Work on Your Body Language
We can reveal a great deal about ourselves before we have even said a word. According to a study released earlier this year by Princeton University, we rely more on body movement in interpreting someone’s meaning than we do on facial expressions. Here are two examples:
- An open posture, which involves keeping the trunk of the body open and exposed i.e. no arms crossed in front of your chest, can indicate friendliness, openness, and willingness.
- Closed posture, which involves hunching forward and keeping the arms and legs crossed, can show hostility, unfriendliness, and anxiety.
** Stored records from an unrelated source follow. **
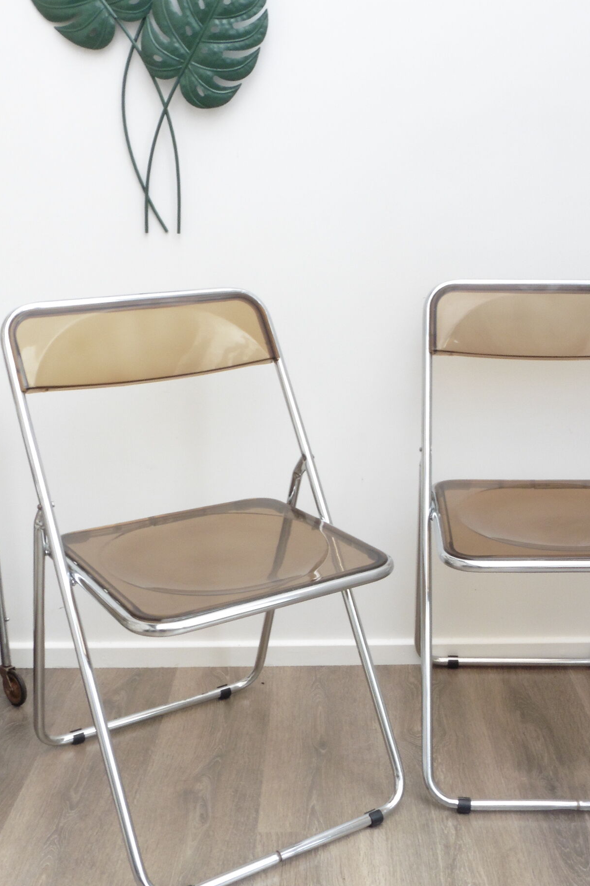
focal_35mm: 40
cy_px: 472
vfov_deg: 48.4
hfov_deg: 33.3
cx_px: 358
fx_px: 983
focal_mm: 6.1
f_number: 8
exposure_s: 1/15
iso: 200
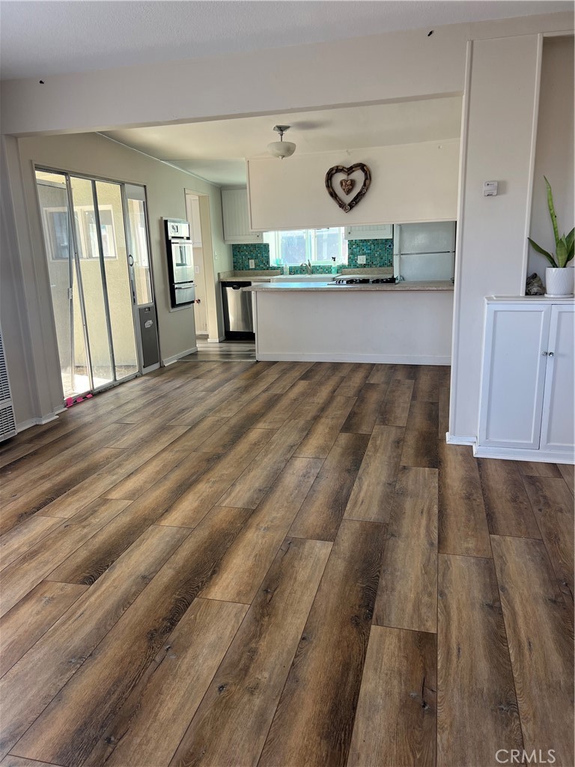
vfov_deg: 67.3
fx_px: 576
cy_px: 384
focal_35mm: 26
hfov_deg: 53.1
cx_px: 288
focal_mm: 5.7
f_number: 1.5
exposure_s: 1/121
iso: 50
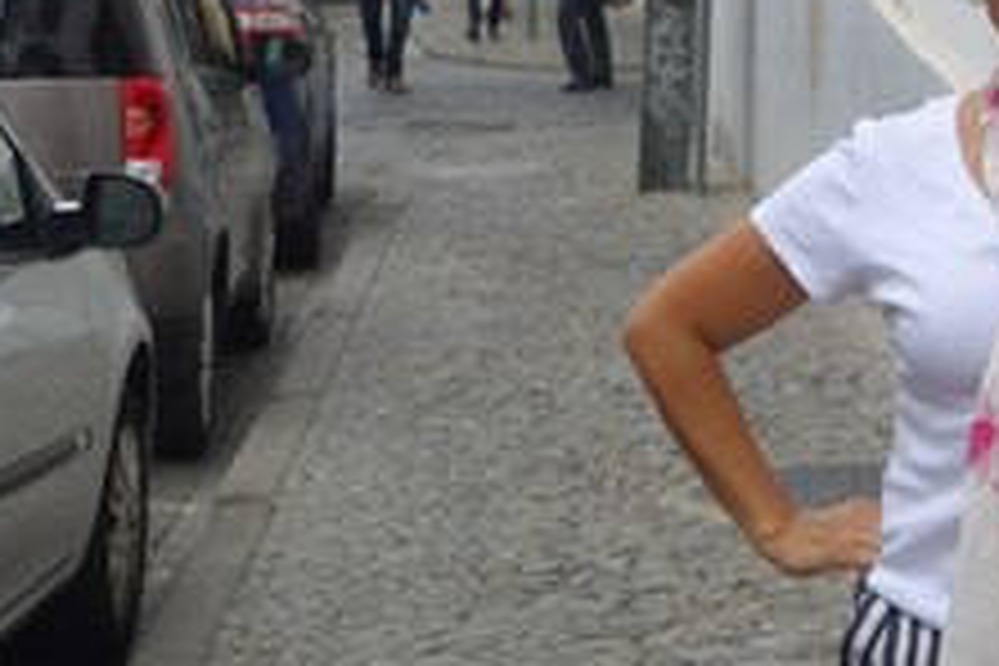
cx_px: 0
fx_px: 3968
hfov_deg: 14.1
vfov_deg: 9.6
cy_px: 270
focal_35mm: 143
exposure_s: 1/500
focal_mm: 14.75
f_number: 4
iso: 125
Did you mother always tell you to sit up straight? She was right. Posture can reveal personality characteristics, such as whether you are confident, open, or submissive. When you sit up straight in a meeting, it shows you are interested in what is going on. When you slouch, it delivers the opposite message.
You enhance your professional image by expanding your knowledge. Sign up for any training courses or seminars your company offers. If there are none available at work, seek out options for learning in your community for some options. Toastmasters clubs offer the chance to gain valuable public speaking skills in a supportive environment, for example.
Value your reputation
“It takes 20 years to build a reputation and five minutes to ruin it. If you think about that, you’ll do things differently.” Warren Buffett is credited with this quote, and it is worth bearing in mind on a daily basis.
Cultivate good manners in all your business dealings. Even when things do not go as you plan, you can control how you handle the situation. Be especially careful with your online persona. Avoid the impulse to “snap” back with quick responses. Make sure your Facebook, LinkedIn and Twitter accounts don’t reveal information about your personal life that could tarnish your professional life.
“You must realize that if you aren’t managing your own professional image, someone else is,” warns Laura Morgan Roberts in the article Changing Faces: Professional Image Construction in Diverse Organizational Settings,” in the Academy of Management Review.
“People are constantly observing your behavior and forming theories about your competence, character, and commitment, which are rapidly disseminated throughout your workplace,” Roberts writes. “It is only wise to add your voice in framing others’ theories about who you are and what you can accomplish.”
Volin, Kathryn J., Buff And Polish: A Practical Guide To Enhance Your Professional Image And Communication Style, Virtualbookworm.com Publishing, 1999.